The US secretary of state described the first move to dismantle and destroy Syria's chemical weapons arsenal as "a good beginning" and went as far as to say Syrian President Bashar al-Assad deserved credit for its compliance with the UN Security Council resolution calling for the elimination of the weapons.
In less expansive comments on the latest developments, Lavrov said he was "satisfied", and promised Russia would continue to ensure Assad's government completed the dismantling process.
"The Russian side will do everything so Damascus will follow the cooperation without any changes," Lavrov told reporters.
Experts destroyed missile warheads, aerial bombs and chemical mixing equipment on Sunday on the first day of the campaign to eliminate Syria's chemical weapons, the UN said.
The operation is being monitored by a team from the Organisation for the Prohibition of Chemical Weapons (OPCW).
The mission was established under a UN resolution, which was passed after agreement between Russia and the US, following international outrage at a chemical weapons attack near Damascus in August.

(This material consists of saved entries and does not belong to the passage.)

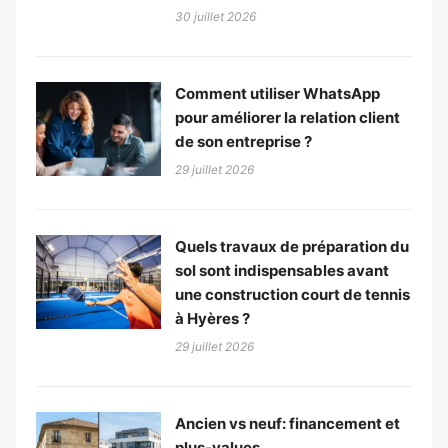
30 juillet 2026
Comment utiliser WhatsApp
pour améliorer la relation client
de son entreprise ?
29 juillet 2026
Quels travaux de préparation du
sol sont indispensables avant
une construction court de tennis
à Hyères ?
29 juillet 2026
Ancien vs neuf: financement et
plus-values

On Sunday, the OPCW began overseeing the first work to destroy and disable parts of the weapons arsenal.
"It was an excellent first day; stress on the word first," an official from the UN-OPCW mission told AFP on Monday.
"There will be many more days and more milestones and we expect the continued cooperation of all concerned so that we can pass those milestones effectively," he added.
The team said in a statement that Syrian workers "used cutting torches and angle grinders to destroy or disable a range of items" including "missile warheads, aerial bombs and mixing and filling equipment".
Syria's chemical arsenal, believed to include 1,000 tonnes of the nerve agent sarin, mustard gas and other banned arms at dozens of sites, must be destroyed by mid-2014.
Asia-Pacific leaders are meeting for the annual Asia-Pacific Economic Cooperation (APEC) summit on the resort island of Bali.
The US government shutdown has stopped US President Barack Obama from attending the summit.